GRANDE CORRIDA DE VICTORINO ET TROIS GRANDS TOREROS[:]

Feria de Bilbao, 4ème corrida. Les « victorinos » avaient été très braves sept jours auparavant à Ciudad Real et nous ont permis de voir un Daniel Luque exceptionnel. A Bilbao, ils ont confirmé la valeur de Diego Urdiales, Manuel Escribano et Paco Ureña.

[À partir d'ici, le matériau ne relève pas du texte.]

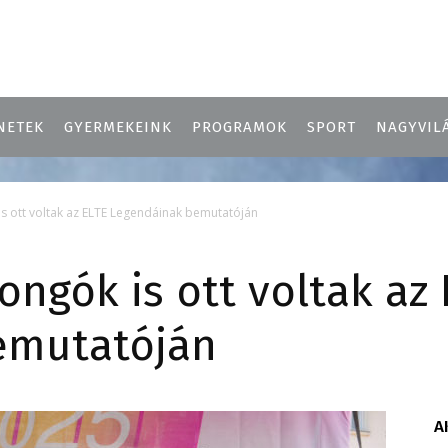
NETEK
GYERMEKEINK
PROGRAMOK
SPORT
NAGYVIL
s ott voltak az ELTE Legendáinak bemutatóján
ongók is ott voltak az 
emutatóján
A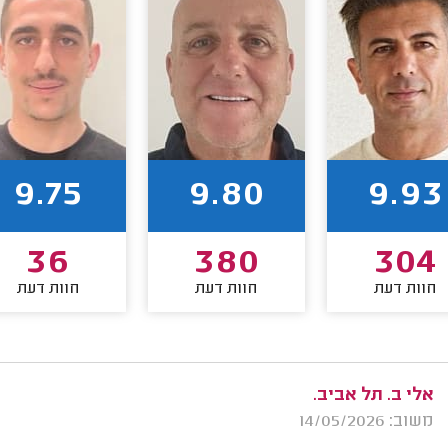
9.75
9.80
9.93
36
380
304
חוות דעת
חוות דעת
חוות דעת
אלי ב. תל אביב.
משוב: 14/05/2026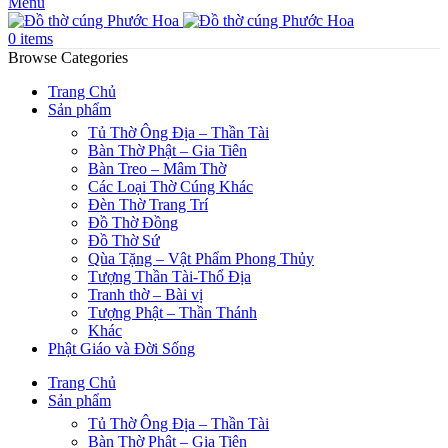
Menu
0
items
Browse Categories
Trang Chủ
Sản phẩm
Tủ Thờ Ông Địa – Thần Tài
Bàn Thờ Phật – Gia Tiên
Bàn Treo – Mâm Thờ
Các Loại Thờ Cúng Khác
Đèn Thờ Trang Trí
Đồ Thờ Đồng
Đồ Thờ Sứ
Qùa Tặng – Vật Phẩm Phong Thủy
Tượng Thần Tài-Thổ Địa
Tranh thờ – Bài vị
Tượng Phật – Thần Thánh
Khác
Phật Giáo và Đời Sống
Trang Chủ
Sản phẩm
Tủ Thờ Ông Địa – Thần Tài
Bàn Thờ Phật – Gia Tiên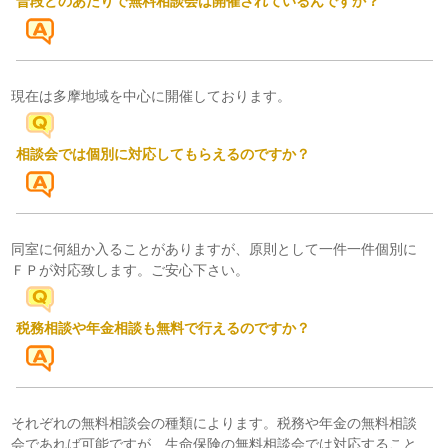
普段どのあたりで無料相談会は開催されているんですか？
現在は多摩地域を中心に開催しております。
相談会では個別に対応してもらえるのですか？
同室に何組か入ることがありますが、原則として一件一件個別に
ＦＰが対応致します。ご安心下さい。
税務相談や年金相談も無料で行えるのですか？
それぞれの無料相談会の種類によります。税務や年金の無料相談
会であれば可能ですが、生命保険の無料相談会では対応すること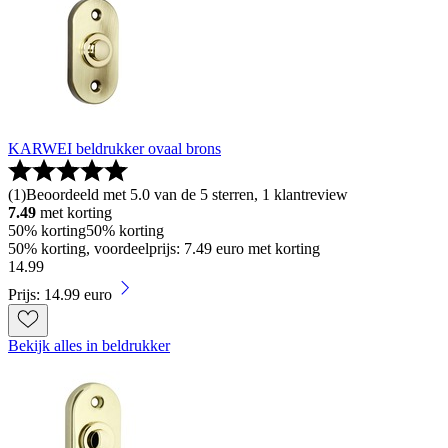
KARWEI beldrukker ovaal brons
(
1
)
Beoordeeld met 5.0 van de 5 sterren, 1 klantreview
7.49
met korting
50% korting
50% korting
50% korting, voordeelprijs: 7.49 euro met korting
14
.
99
Prijs: 14.99 euro
Bekijk alles in beldrukker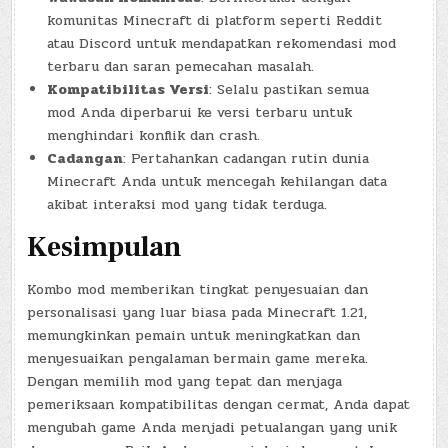
komunitas Minecraft di platform seperti Reddit
atau Discord untuk mendapatkan rekomendasi mod
terbaru dan saran pemecahan masalah.
Kompatibilitas Versi
: Selalu pastikan semua
mod Anda diperbarui ke versi terbaru untuk
menghindari konflik dan crash.
Cadangan
: Pertahankan cadangan rutin dunia
Minecraft Anda untuk mencegah kehilangan data
akibat interaksi mod yang tidak terduga.
Kesimpulan
Kombo mod memberikan tingkat penyesuaian dan
personalisasi yang luar biasa pada Minecraft 1.21,
memungkinkan pemain untuk meningkatkan dan
menyesuaikan pengalaman bermain game mereka.
Dengan memilih mod yang tepat dan menjaga
pemeriksaan kompatibilitas dengan cermat, Anda dapat
mengubah game Anda menjadi petualangan yang unik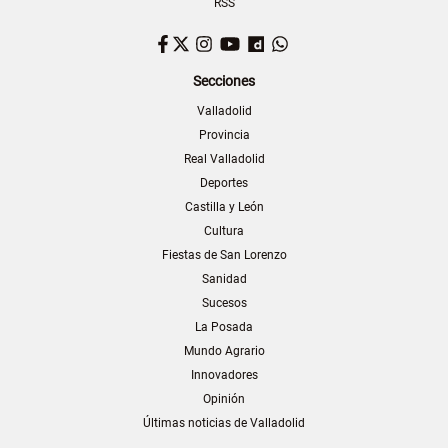
RSS
Facebook
Twitter
Instagram
YouTube
Dailymotion
WhatsApp
Secciones
Valladolid
Provincia
Real Valladolid
Deportes
Castilla y León
Cultura
Fiestas de San Lorenzo
Sanidad
Sucesos
La Posada
Mundo Agrario
Innovadores
Opinión
Últimas noticias de Valladolid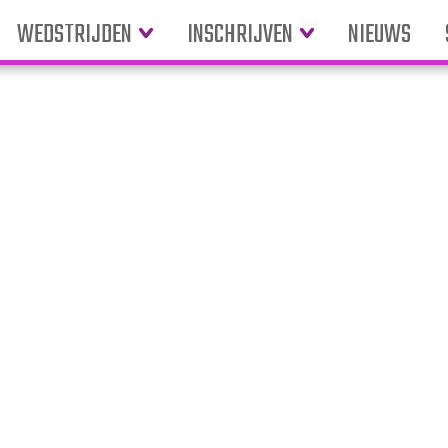
WEDSTRIJDEN
INSCHRIJVEN
NIEUWS
nd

Le premier toro -une « alimaña »- nous a offert un Diego Urdiales très technique et expérimenté. Le second -hargneux, à la défensive- un Escribano courageux et avec de la maîtrise. Le troisième -âpre, avec du genio- un Ureña démiurge qui est parvenu à mettre au diapason son toreo très pur avec un toro intraitable. Le quatrième -brave, mais sans humilier- un Urdiales d’une dextérité magistrale et une diction très torera, celles d’un torero hors normes. Le cinquième -probablement le toro de la feria- un Escribano stellaire, courageux à la cape, impressionnant aux banderilles, très suave à la muleta et puissant avec l’épée. (Son travail fut démérité par le crétinisme du président qui lui refusa la seconde oreille). Et le sixième victorino laissait présager de la classe, mais on ne l’a pas vu suite à une décision stupide présidentielle après avoir flanché deux fois des pattes, comme l’avaient fait certains des toros qui l’avaient précédé et s’en étaient remis aux banderilles. Il fut remplacé par un toro de Salvador Domecq, mauvais, qui ne fit pas honneurs à son nom.

Conclusion : grande corrida occultée par le palco présidentiel. Faire échouer, la Feria il s’y attache depuis des années avec réussite. Je ne comprends pas pourquoi il est toujours là.